Today Programme Wednesday
BBC Radio 4 17 February 2010
The weather: well,cold and wintry, quite a bit of precipitation in the form of rain, snow or sleet.
You’re listening to today on Radio Four with Evan davies and john Humphrys. It’s twenty seven minutes to eight. A summary of the news now, from Neil Sleat.
British citizens living in Israel, whose names were used on fraudulent passports in a plot to kill a Hamas commander in Dubai, have said they’re stunned and horrified to have been linked to the murder. Mahmoud al-Mabhouh was killed last month. Hamas has accused Israeli agents for his murder. It’s thought the people named on the passports were victims of identity theft.

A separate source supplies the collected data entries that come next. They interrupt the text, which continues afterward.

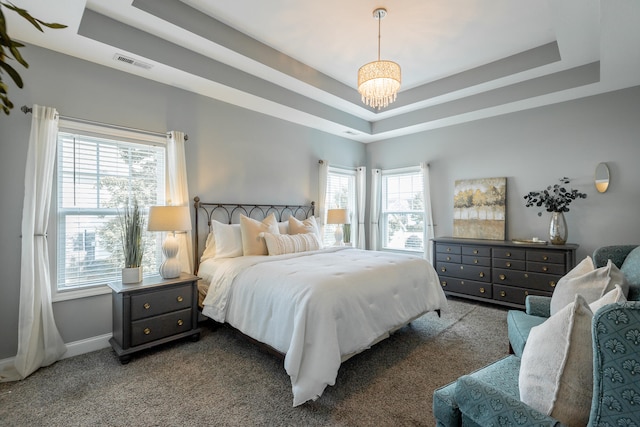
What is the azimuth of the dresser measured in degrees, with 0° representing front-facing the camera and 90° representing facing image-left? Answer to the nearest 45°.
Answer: approximately 45°

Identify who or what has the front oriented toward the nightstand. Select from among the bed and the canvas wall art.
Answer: the canvas wall art

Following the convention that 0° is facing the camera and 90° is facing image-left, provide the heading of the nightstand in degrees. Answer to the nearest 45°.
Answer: approximately 315°

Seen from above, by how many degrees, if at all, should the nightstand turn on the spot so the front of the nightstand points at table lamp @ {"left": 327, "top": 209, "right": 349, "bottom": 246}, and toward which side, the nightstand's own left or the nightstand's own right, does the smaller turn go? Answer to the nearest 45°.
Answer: approximately 45° to the nightstand's own left

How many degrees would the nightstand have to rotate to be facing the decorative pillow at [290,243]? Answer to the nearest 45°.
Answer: approximately 45° to its left

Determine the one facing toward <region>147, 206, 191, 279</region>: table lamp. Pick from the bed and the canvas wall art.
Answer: the canvas wall art

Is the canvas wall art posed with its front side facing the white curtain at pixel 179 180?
yes

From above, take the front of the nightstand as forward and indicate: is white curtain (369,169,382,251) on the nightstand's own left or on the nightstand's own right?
on the nightstand's own left

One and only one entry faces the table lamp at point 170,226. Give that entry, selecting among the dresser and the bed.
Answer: the dresser
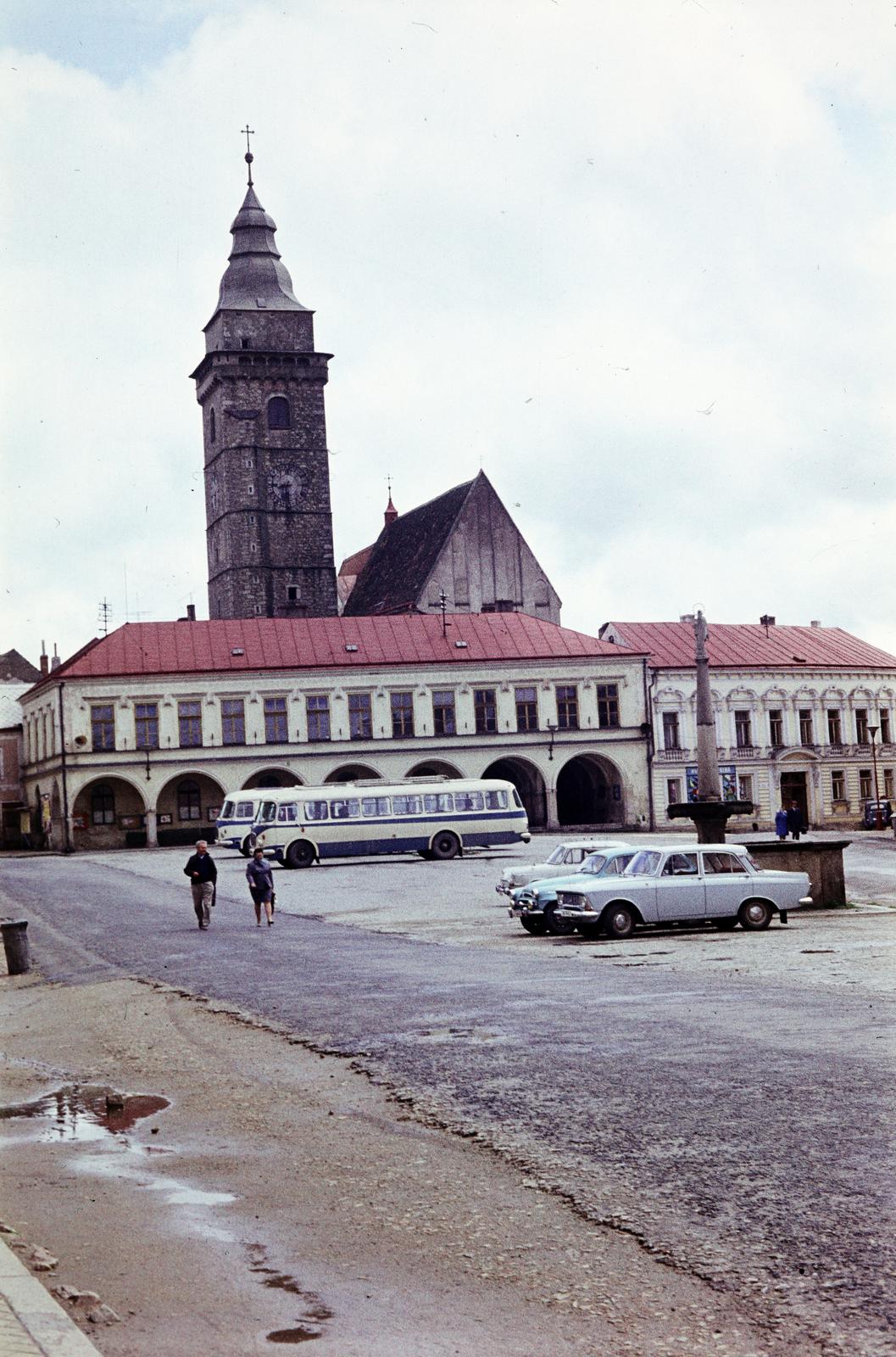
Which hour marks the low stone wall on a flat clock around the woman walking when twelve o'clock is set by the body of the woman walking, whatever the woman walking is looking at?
The low stone wall is roughly at 9 o'clock from the woman walking.

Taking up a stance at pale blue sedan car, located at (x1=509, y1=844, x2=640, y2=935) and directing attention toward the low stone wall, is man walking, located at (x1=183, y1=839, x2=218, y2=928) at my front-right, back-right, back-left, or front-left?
back-left

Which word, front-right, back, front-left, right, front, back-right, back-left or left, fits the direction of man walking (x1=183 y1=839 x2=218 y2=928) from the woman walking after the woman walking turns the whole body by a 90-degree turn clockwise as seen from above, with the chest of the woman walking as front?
front-left

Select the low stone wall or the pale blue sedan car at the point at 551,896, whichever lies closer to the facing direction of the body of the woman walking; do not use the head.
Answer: the pale blue sedan car

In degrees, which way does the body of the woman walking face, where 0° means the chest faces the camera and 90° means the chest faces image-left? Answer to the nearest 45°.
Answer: approximately 0°

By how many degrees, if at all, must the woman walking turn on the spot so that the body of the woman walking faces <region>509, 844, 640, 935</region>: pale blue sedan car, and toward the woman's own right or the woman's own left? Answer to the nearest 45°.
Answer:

A report for the Ministry of Justice has suggested that fewer than a third of jurors in criminal trials fully understand the legal directions set out by a judge. The research indicates that one or two jurors in every high profile trial find it difficult to put media coverage out of their minds. The study’s author, Professor Cheryl Thomas, told us that juries were fair and effective, but she said juries should be given a written summary of legal directions, so they’re clear about what’s required of them.
US marines fighting the Taliban in Marjah in southern Afghanistan have called in NATO helicopter gunships to provide cover. Operation Moshtarak is now into its fifth day. An Afghan commander has said insurgents are increasingly using civilians as human shields when coming under fire from coalition forces.
President Obama has formally nominated a senior US diplomat to become America’s first ambassador to Syria in five years; Robert Ford was most recently deputy Ambassador to Iraq.
The Children’s Commissioner for England has called for major improvements to the care of youngsters who are detained with their parents at Yarl's Wood immigration removal centre in Bedfordshire. Sir Al Ainslie Green said progress had been made there since last year but Yarl's Wood remained ‘no place for a child’.
A review of all the research available on flexible working has said it’s good for employees’ health because it improves their wellbeing. The study found that workers who choose their hours could have better blood pressure, heart rates and mental health.
Wildlife experts in Scotland are warning that thousands of deer are in danger of starving to death if the severe weather continues into spring. Hundreds have already died because heather and grass has been buried beneath snow and ice for months.